Cimetière marin de Basse Vallée

Le bulldozer écrase l'Histoire

  • Publié le 20 août 2010 à 16:00

Il y a quelques jours, la Ville de Saint-Philippe a ordonné le nettoyage au bulldozer de deux parcelles jouxtant le cimetière marin de Basse Vallée. Cela en vue de la construction de 5 logements sociaux. En visitant le site, des membres d'associations de sauvegarde du patrimoine ont constaté que les travaux de défrichage ont empiété sur le cimetière. Elles sont montées au créneau ce jeudi 19 août 2010 pour dénoncer cette "profanation". Du côté de la municipalité, on se défend de tout acte de profanation. Le maire de Saint-Philippe, Olivier Rivière a même indiqué que le site ferait l'objet d'une remise en valeur.

Selon les archives, l'existence du cimetière marin de Basse Vallée remonte au 19ème siècle, à l'année 1820 plus exactement. Il appartenait à la commune de Saint-Joseph jusqu'en 1830 où la propriété sera transférée à la commune de Saint-Philippe. Le cimetière était alors mixte, avec une partie réservée aux esclaves. Plusieurs sépultures y sont creusées jusqu'en 1870, année de la création du second cimetière de Saint-Philippe.

Depuis cette date, le cimetière marin de Basse Vallée n'est plus utilisé mais reste un vestige important de l'histoire de La Réunion. Même s'il n'est pas classé par la Direction régionale des affaires culturelles (Drac). Plusieurs associations historiques et de protection du patrimoine se battent pour la préservation du site. Des travaux de restauration des tombes et des mausolées ont été menés pour sauvegarder le lieu. C'était il y a quelques années. Depuis, le site est laissé à l'abandon.

Il y a quelques jours, un bulldozer qui effectuait des travaux de défrichage sur un terrain proche des tombes a empiété sur le cimetière. "Un vrai carnage" selon les riverains qui se sont rendus sur les lieux. Le bulldozer a arraché plusieurs pierres tombales sur son passage. Il est désormais impossible d'identifier le lieu exact où elles se trouvaient. Ce qui provoque la colère des associations qui qualifient cet acte de "profanation".

"Quand en métropole on profane une tombe, il y a sanction. Comment, ici, une mairie peut-elle se permettre de rouler sur les vestiges d'un lieu de mémoire de la sorte. Pour nous, c'est un mépris de l'Histoire ?", s'est même indigné un riverain dans les colonnes du Jir. Olivier Rivière, maire de Saint-Philippe, se défend de tout acte de profanation. Il ajoute que le site ferait l'objet d'une remise en valeur en vue de la création d'un parc touristique.

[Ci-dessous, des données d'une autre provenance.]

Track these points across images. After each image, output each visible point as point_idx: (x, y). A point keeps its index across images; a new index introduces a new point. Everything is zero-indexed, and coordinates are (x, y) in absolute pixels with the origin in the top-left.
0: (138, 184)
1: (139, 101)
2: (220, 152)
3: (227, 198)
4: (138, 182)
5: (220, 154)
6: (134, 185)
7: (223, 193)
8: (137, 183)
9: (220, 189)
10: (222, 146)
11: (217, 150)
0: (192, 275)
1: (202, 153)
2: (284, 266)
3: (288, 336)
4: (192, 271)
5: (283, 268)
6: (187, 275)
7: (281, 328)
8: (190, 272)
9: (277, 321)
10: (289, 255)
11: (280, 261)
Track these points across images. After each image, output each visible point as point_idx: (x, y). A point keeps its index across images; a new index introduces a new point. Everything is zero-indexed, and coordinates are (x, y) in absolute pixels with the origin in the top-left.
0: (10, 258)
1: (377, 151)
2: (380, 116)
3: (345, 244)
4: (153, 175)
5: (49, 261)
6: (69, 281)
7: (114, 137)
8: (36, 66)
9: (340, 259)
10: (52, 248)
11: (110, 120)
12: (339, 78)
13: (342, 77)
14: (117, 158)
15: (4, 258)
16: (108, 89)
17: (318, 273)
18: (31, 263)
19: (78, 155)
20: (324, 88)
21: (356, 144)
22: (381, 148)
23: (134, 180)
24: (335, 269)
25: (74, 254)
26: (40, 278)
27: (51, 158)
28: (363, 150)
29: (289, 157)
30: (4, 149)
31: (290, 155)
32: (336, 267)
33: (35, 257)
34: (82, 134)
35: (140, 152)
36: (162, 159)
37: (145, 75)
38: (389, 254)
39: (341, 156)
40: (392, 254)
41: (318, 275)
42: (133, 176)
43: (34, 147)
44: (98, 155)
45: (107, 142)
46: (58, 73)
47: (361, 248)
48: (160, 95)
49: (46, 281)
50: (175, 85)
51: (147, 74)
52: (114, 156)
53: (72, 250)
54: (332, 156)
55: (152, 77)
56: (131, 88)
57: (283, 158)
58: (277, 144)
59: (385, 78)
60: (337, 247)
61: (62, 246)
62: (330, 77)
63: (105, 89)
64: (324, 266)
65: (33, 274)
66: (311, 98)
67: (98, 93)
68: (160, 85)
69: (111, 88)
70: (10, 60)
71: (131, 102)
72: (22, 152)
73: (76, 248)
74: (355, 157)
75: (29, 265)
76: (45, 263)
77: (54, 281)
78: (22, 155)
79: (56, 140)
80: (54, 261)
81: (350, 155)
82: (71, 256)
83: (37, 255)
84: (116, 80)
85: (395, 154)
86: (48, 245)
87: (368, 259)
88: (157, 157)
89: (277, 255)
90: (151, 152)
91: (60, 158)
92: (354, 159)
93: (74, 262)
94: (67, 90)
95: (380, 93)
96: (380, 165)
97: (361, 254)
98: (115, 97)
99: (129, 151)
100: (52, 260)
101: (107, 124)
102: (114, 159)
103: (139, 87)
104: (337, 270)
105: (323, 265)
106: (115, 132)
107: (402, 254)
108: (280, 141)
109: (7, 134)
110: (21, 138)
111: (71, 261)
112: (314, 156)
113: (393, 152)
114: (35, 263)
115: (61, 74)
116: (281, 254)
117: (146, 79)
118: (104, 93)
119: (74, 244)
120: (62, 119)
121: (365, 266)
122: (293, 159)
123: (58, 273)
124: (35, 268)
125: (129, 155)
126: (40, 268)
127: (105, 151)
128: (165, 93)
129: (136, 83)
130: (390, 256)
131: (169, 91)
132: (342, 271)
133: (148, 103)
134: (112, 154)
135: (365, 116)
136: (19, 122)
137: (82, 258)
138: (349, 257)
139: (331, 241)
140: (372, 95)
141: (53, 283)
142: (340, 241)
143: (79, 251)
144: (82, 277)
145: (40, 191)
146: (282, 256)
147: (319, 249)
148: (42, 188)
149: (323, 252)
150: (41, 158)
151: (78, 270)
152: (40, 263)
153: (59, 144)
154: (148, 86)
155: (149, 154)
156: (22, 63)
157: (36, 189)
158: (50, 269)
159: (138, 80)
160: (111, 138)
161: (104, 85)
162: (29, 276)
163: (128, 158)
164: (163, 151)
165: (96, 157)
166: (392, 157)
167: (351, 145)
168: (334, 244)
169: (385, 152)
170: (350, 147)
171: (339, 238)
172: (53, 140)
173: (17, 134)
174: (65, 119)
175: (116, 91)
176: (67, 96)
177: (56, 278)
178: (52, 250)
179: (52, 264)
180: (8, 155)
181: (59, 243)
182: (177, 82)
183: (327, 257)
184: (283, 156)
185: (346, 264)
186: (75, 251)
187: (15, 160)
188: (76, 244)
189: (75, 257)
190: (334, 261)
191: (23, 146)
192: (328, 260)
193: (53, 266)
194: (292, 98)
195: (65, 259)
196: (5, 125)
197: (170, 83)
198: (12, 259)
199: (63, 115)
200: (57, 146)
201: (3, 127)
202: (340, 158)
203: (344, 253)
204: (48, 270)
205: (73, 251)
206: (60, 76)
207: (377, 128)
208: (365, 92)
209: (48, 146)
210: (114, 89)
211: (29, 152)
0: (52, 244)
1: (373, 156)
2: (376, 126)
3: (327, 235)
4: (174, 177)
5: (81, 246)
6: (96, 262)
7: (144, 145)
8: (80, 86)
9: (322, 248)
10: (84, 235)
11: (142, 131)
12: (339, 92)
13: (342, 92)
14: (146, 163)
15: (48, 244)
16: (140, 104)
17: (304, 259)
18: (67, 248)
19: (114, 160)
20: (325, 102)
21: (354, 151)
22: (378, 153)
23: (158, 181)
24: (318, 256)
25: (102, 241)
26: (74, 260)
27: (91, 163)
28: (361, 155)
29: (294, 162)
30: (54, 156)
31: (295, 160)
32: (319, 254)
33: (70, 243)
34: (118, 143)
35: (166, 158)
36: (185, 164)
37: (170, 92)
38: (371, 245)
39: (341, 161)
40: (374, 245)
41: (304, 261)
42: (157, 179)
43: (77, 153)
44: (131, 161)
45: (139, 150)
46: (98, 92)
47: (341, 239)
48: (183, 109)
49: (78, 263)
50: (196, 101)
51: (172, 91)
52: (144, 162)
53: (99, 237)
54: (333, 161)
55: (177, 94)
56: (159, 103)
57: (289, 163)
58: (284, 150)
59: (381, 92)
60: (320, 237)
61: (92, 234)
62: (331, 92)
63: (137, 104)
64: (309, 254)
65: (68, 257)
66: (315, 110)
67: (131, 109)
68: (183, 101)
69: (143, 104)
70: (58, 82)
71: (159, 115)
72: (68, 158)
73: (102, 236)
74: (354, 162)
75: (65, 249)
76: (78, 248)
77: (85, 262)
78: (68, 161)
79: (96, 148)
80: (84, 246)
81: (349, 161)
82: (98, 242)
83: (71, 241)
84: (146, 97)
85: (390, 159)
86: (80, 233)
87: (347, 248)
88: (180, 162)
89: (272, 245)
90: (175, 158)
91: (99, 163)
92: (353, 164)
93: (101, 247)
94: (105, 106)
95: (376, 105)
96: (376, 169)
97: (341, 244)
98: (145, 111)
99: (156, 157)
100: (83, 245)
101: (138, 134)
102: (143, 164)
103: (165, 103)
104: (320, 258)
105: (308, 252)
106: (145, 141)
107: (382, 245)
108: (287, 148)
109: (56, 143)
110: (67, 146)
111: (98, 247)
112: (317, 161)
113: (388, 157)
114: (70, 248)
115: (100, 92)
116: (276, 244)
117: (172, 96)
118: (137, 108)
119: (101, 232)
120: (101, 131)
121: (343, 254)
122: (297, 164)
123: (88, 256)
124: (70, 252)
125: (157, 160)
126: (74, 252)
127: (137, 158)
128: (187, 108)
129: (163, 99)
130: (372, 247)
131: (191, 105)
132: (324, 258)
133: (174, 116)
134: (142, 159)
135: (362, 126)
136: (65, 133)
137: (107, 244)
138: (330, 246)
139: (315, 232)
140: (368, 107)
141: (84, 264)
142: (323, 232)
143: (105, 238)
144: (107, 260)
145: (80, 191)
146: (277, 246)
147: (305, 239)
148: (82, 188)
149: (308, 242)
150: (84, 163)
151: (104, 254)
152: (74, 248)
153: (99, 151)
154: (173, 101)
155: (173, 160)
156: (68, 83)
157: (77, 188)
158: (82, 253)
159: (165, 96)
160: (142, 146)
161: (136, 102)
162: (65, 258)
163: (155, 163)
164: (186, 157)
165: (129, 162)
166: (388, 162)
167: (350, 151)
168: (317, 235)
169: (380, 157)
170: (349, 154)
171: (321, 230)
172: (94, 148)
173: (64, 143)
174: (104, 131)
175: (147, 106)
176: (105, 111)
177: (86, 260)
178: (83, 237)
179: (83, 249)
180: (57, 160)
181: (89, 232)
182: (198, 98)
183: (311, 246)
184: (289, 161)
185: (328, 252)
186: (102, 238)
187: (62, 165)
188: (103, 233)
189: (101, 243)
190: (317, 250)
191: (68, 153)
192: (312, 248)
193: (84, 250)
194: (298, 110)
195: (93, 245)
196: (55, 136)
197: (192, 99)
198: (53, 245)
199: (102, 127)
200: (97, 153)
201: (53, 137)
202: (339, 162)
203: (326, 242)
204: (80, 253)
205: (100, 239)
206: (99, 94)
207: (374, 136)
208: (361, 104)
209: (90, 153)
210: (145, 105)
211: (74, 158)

Pour Patrick Lebreton, député-maire de Saint-Joseph, il s'agit d'une "destruction ". "Pour rendre constructibles deux ou trois parcelles, on s'est donc attaqué à un lieu de mémoire, détruisant la moitié du site. Les tombes brisées par les engins étaient les plus modestes, probablement des tombes d'esclaves", dénonce l'élu. "Où est le respect dû aux morts ? Où est le respect de notre histoire ?", s'indigne-t-il. "En tant que Saint-Joséphois, en tant que défenseur de la mémoire du sud, en tant que Réunionnais, je ne peux que dire mon indignation. Il s'agit d'une profanation de cimetière. Il s'agit d'une violation de notre histoire", termine t-il.

Même indignation du côté du PCR qui dénonce "l'irresponsabilité" d'un tel acte. "Les travaux dans un cimetière doivent faire l'objet d'une autorisation du Tribunal administratif. Ce n'est vraisemblablement pas le cas dans cette affaire", s'insurge Elie Hoarau, député européen.

Enfin, Gélita Hoarau, sénatrice communiste, souligne dans un communiqué publié ce vendredi après-midi : "cette initiative inconsidérée n'aurait pu se produire si la loi sur l'archéologie préventive avait été appliquée à La Réunion comme c'est le cas sur le reste de tout le territoire français. En effet, si La Réunion avait eu un service régional d'archéologie, elle aurait eu une carte archéologique sur laquelle le cimetière aurait figuré".